TASK DIRECTIONS
What number of lines in the records below hold the word "Optical"? Give that number alone.

Saved entries
Start of Block

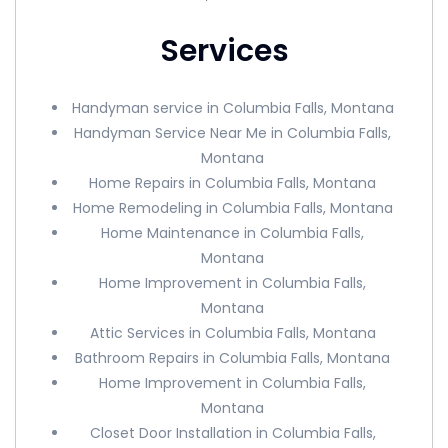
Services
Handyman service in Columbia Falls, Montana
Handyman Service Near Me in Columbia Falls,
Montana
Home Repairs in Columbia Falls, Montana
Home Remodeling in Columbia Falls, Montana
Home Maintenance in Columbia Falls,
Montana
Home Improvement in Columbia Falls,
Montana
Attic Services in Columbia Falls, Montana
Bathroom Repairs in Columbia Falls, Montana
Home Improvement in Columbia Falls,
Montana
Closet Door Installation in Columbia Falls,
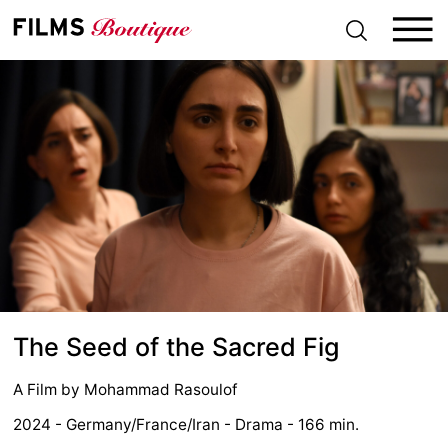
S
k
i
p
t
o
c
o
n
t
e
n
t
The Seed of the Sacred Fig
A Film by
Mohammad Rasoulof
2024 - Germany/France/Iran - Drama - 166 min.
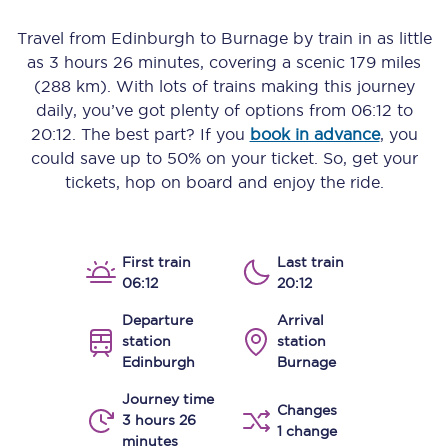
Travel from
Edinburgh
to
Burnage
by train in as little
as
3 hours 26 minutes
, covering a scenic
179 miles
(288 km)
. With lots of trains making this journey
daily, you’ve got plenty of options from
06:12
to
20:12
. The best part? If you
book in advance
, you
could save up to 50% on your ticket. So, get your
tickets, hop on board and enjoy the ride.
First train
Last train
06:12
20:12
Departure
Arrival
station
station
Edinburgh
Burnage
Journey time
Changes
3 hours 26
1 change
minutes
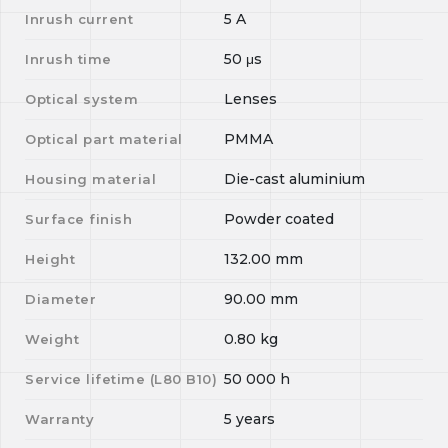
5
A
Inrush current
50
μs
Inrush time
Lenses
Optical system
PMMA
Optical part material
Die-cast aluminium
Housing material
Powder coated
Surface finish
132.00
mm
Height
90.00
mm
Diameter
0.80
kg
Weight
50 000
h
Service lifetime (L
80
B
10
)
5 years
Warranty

End of Block

TASK RESULT
2